Now, how about the idea of connecting with those who are different than us? In Wesley’s hymn, “Jesus, United by Thy Grace,” which we’ll sing shortly, the opening line contains a very important word. “United.” Brought together as one. People from all walks of life united by the grace of Christ. All of us different than each other, but by grace made one.

Verse 2: Help us to help each other, Lord,
each other’s cross to bear;
let all their friendly aid afford,
and feel each other’s care.

Verse 5: To thee, inseparably joined,
let ALL our spirits cleave;
O may we ALL the loving mind
that was in thee receive.

If I may, who comprises the “all” in these verses? Is it just us, the people already here? Are we all that matters to God? Of course not! The gospel is not for us alone; it’s for everyone. And I hear in these texts an acknowledgement that we’re called to do what we can to get that message out to ALL people.

Jesus told his disciples that there was only one indicator that they were his followers. John 13:35 – “This is how everyone will know that you are my disciples, when you love each other.” And I think “each other” meant more than just those who were currently a part of their circle.  I think it included those who were currently outside of their circle, but who would eventually be a part of it. And how would they become a part of it if not by those currently within the circle breaking away from the circle and taking the message out.

I don’t have all the answers to how we might do this. But what I do bring to the table is a certain outside perspective of what is and what can be. And I’m encouraging us to consider these two things. First, that we choose to make those outside of our church, those who aren’t currently here, a priority. This would constitute a heart-change on our part. The first step toward any change in one’s life is to choose to adopt a new attitude, to choose to look at things from a different perspective than you’ve normally done. Changing one’s behaviors won’t happen without first addressing the motivations. I think the first thing we have to do is to agree that moving out beyond our four walls is a good and necessary thing to do.

And second, that we actually put our money where our months are by demonstrating this commitment through our budget and our programming. That we put some thought into figuring out how to connect with people outside of ourselves on their turf and do ministry there. That we order our church life around helping others come to faith and grow in their faith.

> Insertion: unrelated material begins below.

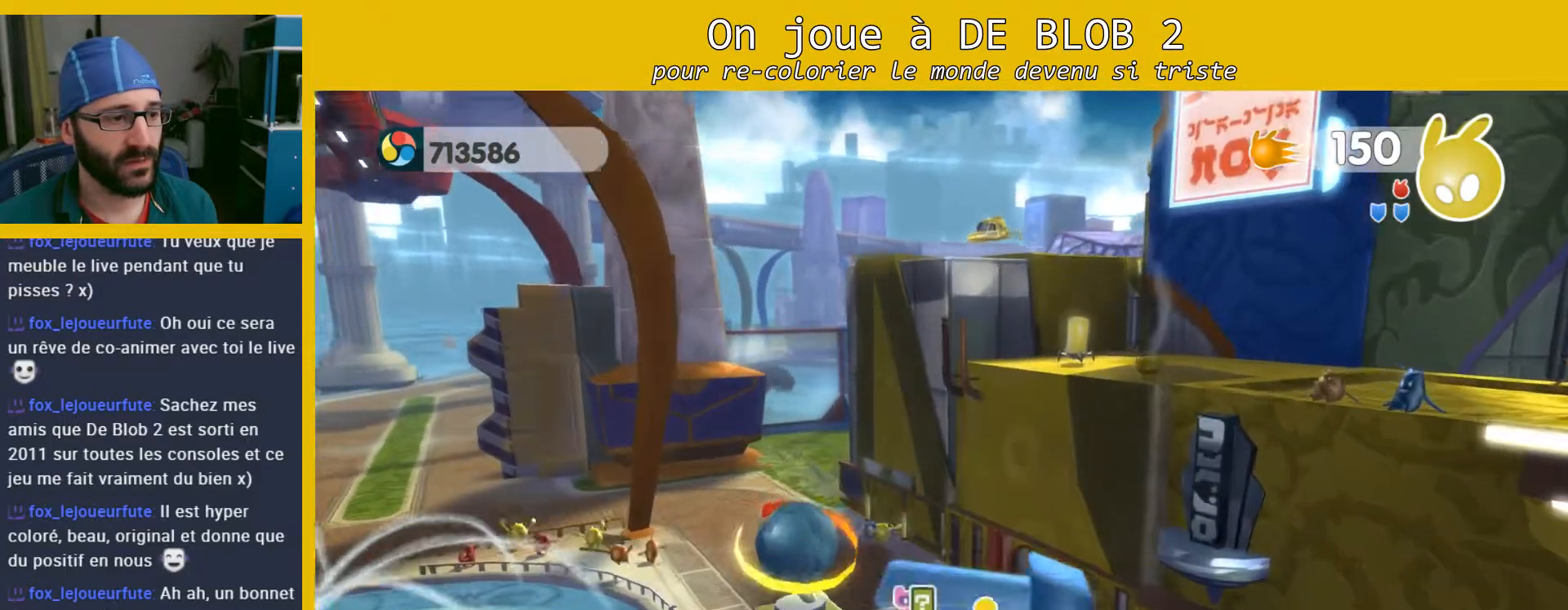
{"buttons": [], "left_stick": "up", "right_stick": "center", "events": []}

With that said, let me very quickly address the first concern that will be raised. Pastor, if we make others a priority, what about those of us who are here? I’d bet my next paycheck that that question has already crossed some of your minds. Well, here’s my response. I’m almost certain there’s never been a church which made ministry to those outside their church a high priority at the expense of those already there. A church will take care of itself. In fact, by human nature, that’s our default. I guarantee we’ll make sure we’re cared for. On the other hand, the world is full of churches who took care of themselves at the total expense of those not there.

Here’s a quick parallel. The day they announced in church that I’d had a heart attack, a church member dropped by the house because he wanted to make sure I didn’t make the same mistake he did. He told us that he’d had two heart attacks, and the second one was the result of a bad decision he made after the first one. After his first heart attack, he faithfully took his medications but didn’t change his lifestyle. He figured the med were enough. But they weren’t, and he suffered another heart attack. After that, he took his meds and he changed his lifestyle. Doing both was the only way of being healthy.

Focusing on ourselves and making sure we’re meeting our own needs just isn’t enough. To be a thriving, vital church, we absolutely must do both. Yes, it’s important to take care of ourselves, but in a certain way, it’s even more important that reach out and connect with those outside of ourselves. Then, and only then, will we truly be a church that is for all and of all.

We are a church, and we have a steeple. Now let’s open our doors and go out to see all the people. Let’s pray.